**Records from a collection**
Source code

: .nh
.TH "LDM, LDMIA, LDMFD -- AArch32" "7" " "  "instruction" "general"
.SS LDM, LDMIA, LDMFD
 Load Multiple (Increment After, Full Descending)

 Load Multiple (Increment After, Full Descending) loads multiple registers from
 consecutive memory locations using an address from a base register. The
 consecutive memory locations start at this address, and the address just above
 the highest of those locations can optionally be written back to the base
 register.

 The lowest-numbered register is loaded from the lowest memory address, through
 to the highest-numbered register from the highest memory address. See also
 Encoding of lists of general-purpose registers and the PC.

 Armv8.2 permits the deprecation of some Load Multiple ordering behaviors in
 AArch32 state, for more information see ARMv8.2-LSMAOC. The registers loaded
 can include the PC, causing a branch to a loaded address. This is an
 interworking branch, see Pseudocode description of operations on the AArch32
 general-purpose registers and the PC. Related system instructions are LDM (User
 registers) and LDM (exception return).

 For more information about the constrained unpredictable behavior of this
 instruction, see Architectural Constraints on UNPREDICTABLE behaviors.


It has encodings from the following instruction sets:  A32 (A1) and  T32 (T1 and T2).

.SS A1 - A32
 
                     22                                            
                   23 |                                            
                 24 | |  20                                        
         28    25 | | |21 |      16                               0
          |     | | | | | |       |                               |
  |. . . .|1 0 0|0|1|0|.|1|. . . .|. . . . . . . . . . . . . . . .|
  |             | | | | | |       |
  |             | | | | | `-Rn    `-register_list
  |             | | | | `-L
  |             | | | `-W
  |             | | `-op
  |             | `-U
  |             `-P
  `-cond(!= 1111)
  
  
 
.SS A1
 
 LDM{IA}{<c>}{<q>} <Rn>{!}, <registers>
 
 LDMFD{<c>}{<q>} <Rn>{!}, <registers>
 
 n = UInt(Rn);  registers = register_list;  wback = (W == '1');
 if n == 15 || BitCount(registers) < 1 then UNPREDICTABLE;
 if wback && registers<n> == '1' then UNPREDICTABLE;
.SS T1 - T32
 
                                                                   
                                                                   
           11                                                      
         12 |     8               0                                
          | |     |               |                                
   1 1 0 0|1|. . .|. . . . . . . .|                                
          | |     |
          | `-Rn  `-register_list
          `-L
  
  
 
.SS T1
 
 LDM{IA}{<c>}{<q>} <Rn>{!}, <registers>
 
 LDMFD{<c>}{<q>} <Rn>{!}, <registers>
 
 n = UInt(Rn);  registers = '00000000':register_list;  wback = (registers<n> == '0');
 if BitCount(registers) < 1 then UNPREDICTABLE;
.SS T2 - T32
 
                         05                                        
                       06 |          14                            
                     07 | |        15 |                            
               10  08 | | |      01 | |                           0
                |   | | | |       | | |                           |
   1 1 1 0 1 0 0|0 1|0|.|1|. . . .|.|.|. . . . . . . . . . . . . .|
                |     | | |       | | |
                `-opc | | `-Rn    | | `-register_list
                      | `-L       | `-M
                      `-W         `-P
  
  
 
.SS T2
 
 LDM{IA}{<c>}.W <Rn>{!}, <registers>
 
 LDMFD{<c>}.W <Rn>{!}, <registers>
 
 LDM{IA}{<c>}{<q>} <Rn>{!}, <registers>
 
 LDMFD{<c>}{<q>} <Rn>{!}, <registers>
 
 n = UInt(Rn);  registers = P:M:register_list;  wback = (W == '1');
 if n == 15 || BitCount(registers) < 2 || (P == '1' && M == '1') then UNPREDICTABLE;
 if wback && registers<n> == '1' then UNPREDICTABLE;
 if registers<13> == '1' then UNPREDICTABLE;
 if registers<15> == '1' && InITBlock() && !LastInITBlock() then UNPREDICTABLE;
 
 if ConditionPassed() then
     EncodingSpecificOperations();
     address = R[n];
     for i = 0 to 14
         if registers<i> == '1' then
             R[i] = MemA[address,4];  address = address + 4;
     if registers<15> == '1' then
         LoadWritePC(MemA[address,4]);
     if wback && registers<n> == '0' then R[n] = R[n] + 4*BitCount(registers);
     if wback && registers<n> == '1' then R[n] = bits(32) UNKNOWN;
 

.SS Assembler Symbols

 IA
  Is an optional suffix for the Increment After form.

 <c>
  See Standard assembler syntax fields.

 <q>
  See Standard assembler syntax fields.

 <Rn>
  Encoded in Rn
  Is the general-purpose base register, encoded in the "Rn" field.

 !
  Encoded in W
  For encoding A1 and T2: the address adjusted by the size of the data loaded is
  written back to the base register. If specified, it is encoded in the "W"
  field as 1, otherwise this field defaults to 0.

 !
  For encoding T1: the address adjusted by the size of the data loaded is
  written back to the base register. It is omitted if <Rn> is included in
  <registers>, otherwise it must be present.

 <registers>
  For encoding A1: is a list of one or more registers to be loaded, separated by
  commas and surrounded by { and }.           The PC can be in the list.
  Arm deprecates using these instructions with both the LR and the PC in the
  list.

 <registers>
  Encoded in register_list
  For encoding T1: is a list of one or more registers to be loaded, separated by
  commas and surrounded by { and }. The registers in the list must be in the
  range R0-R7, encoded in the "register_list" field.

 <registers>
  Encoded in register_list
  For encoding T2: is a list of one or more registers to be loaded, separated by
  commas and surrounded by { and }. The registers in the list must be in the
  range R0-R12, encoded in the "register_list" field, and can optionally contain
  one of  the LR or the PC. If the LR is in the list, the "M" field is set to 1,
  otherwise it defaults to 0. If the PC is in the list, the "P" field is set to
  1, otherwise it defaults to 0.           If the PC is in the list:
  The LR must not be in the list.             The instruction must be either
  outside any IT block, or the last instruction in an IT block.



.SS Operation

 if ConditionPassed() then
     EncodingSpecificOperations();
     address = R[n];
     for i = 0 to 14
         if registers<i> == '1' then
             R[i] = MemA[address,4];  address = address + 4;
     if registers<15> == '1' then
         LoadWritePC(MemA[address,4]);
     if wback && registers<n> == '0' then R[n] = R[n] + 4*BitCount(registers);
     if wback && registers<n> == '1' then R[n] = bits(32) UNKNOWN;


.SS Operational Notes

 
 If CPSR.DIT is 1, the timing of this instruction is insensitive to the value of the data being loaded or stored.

**Problem description**
Retyping every line above exactly is all that is needed.

**Reply**
Source code

: .nh
.TH "LDM, LDMIA, LDMFD -- AArch32" "7" " "  "instruction" "general"
.SS LDM, LDMIA, LDMFD
 Load Multiple (Increment After, Full Descending)

 Load Multiple (Increment After, Full Descending) loads multiple registers from
 consecutive memory locations using an address from a base register. The
 consecutive memory locations start at this address, and the address just above
 the highest of those locations can optionally be written back to the base
 register.

 The lowest-numbered register is loaded from the lowest memory address, through
 to the highest-numbered register from the highest memory address. See also
 Encoding of lists of general-purpose registers and the PC.

 Armv8.2 permits the deprecation of some Load Multiple ordering behaviors in
 AArch32 state, for more information see ARMv8.2-LSMAOC. The registers loaded
 can include the PC, causing a branch to a loaded address. This is an
 interworking branch, see Pseudocode description of operations on the AArch32
 general-purpose registers and the PC. Related system instructions are LDM (User
 registers) and LDM (exception return).

 For more information about the constrained unpredictable behavior of this
 instruction, see Architectural Constraints on UNPREDICTABLE behaviors.


It has encodings from the following instruction sets:  A32 (A1) and  T32 (T1 and T2).

.SS A1 - A32
 
                     22                                            
                   23 |                                            
                 24 | |  20                                        
         28    25 | | |21 |      16                               0
          |     | | | | | |       |                               |
  |. . . .|1 0 0|0|1|0|.|1|. . . .|. . . . . . . . . . . . . . . .|
  |             | | | | | |       |
  |             | | | | | `-Rn    `-register_list
  |             | | | | `-L
  |             | | | `-W
  |             | | `-op
  |             | `-U
  |             `-P
  `-cond(!= 1111)
  
  
 
.SS A1
 
 LDM{IA}{<c>}{<q>} <Rn>{!}, <registers>
 
 LDMFD{<c>}{<q>} <Rn>{!}, <registers>
 
 n = UInt(Rn);  registers = register_list;  wback = (W == '1');
 if n == 15 || BitCount(registers) < 1 then UNPREDICTABLE;
 if wback && registers<n> == '1' then UNPREDICTABLE;
.SS T1 - T32
 
                                                                   
                                                                   
           11                                                      
         12 |     8               0                                
          | |     |               |                                
   1 1 0 0|1|. . .|. . . . . . . .|                                
          | |     |
          | `-Rn  `-register_list
          `-L
  
  
 
.SS T1
 
 LDM{IA}{<c>}{<q>} <Rn>{!}, <registers>
 
 LDMFD{<c>}{<q>} <Rn>{!}, <registers>
 
 n = UInt(Rn);  registers = '00000000':register_list;  wback = (registers<n> == '0');
 if BitCount(registers) < 1 then UNPREDICTABLE;
.SS T2 - T32
 
                         05                                        
                       06 |          14                            
                     07 | |        15 |                            
               10  08 | | |      01 | |                           0
                |   | | | |       | | |                           |
   1 1 1 0 1 0 0|0 1|0|.|1|. . . .|.|.|. . . . . . . . . . . . . .|
                |     | | |       | | |
                `-opc | | `-Rn    | | `-register_list
                      | `-L       | `-M
                      `-W         `-P
  
  
 
.SS T2
 
 LDM{IA}{<c>}.W <Rn>{!}, <registers>
 
 LDMFD{<c>}.W <Rn>{!}, <registers>
 
 LDM{IA}{<c>}{<q>} <Rn>{!}, <registers>
 
 LDMFD{<c>}{<q>} <Rn>{!}, <registers>
 
 n = UInt(Rn);  registers = P:M:register_list;  wback = (W == '1');
 if n == 15 || BitCount(registers) < 2 || (P == '1' && M == '1') then UNPREDICTABLE;
 if wback && registers<n> == '1' then UNPREDICTABLE;
 if registers<13> == '1' then UNPREDICTABLE;
 if registers<15> == '1' && InITBlock() && !LastInITBlock() then UNPREDICTABLE;
 
 if ConditionPassed() then
     EncodingSpecificOperations();
     address = R[n];
     for i = 0 to 14
         if registers<i> == '1' then
             R[i] = MemA[address,4];  address = address + 4;
     if registers<15> == '1' then
         LoadWritePC(MemA[address,4]);
     if wback && registers<n> == '0' then R[n] = R[n] + 4*BitCount(registers);
     if wback && registers<n> == '1' then R[n] = bits(32) UNKNOWN;
 

.SS Assembler Symbols

 IA
  Is an optional suffix for the Increment After form.

 <c>
  See Standard assembler syntax fields.

 <q>
  See Standard assembler syntax fields.

 <Rn>
  Encoded in Rn
  Is the general-purpose base register, encoded in the "Rn" field.

 !
  Encoded in W
  For encoding A1 and T2: the address adjusted by the size of the data loaded is
  written back to the base register. If specified, it is encoded in the "W"
  field as 1, otherwise this field defaults to 0.

 !
  For encoding T1: the address adjusted by the size of the data loaded is
  written back to the base register. It is omitted if <Rn> is included in
  <registers>, otherwise it must be present.

 <registers>
  For encoding A1: is a list of one or more registers to be loaded, separated by
  commas and surrounded by { and }.           The PC can be in the list.
  Arm deprecates using these instructions with both the LR and the PC in the
  list.

 <registers>
  Encoded in register_list
  For encoding T1: is a list of one or more registers to be loaded, separated by
  commas and surrounded by { and }. The registers in the list must be in the
  range R0-R7, encoded in the "register_list" field.

 <registers>
  Encoded in register_list
  For encoding T2: is a list of one or more registers to be loaded, separated by
  commas and surrounded by { and }. The registers in the list must be in the
  range R0-R12, encoded in the "register_list" field, and can optionally contain
  one of  the LR or the PC. If the LR is in the list, the "M" field is set to 1,
  otherwise it defaults to 0. If the PC is in the list, the "P" field is set to
  1, otherwise it defaults to 0.           If the PC is in the list:
  The LR must not be in the list.             The instruction must be either
  outside any IT block, or the last instruction in an IT block.



.SS Operation

 if ConditionPassed() then
     EncodingSpecificOperations();
     address = R[n];
     for i = 0 to 14
         if registers<i> == '1' then
             R[i] = MemA[address,4];  address = address + 4;
     if registers<15> == '1' then
         LoadWritePC(MemA[address,4]);
     if wback && registers<n> == '0' then R[n] = R[n] + 4*BitCount(registers);
     if wback && registers<n> == '1' then R[n] = bits(32) UNKNOWN;


.SS Operational Notes

 
 If CPSR.DIT is 1, the timing of this instruction is insensitive to the value of the data being loaded or stored.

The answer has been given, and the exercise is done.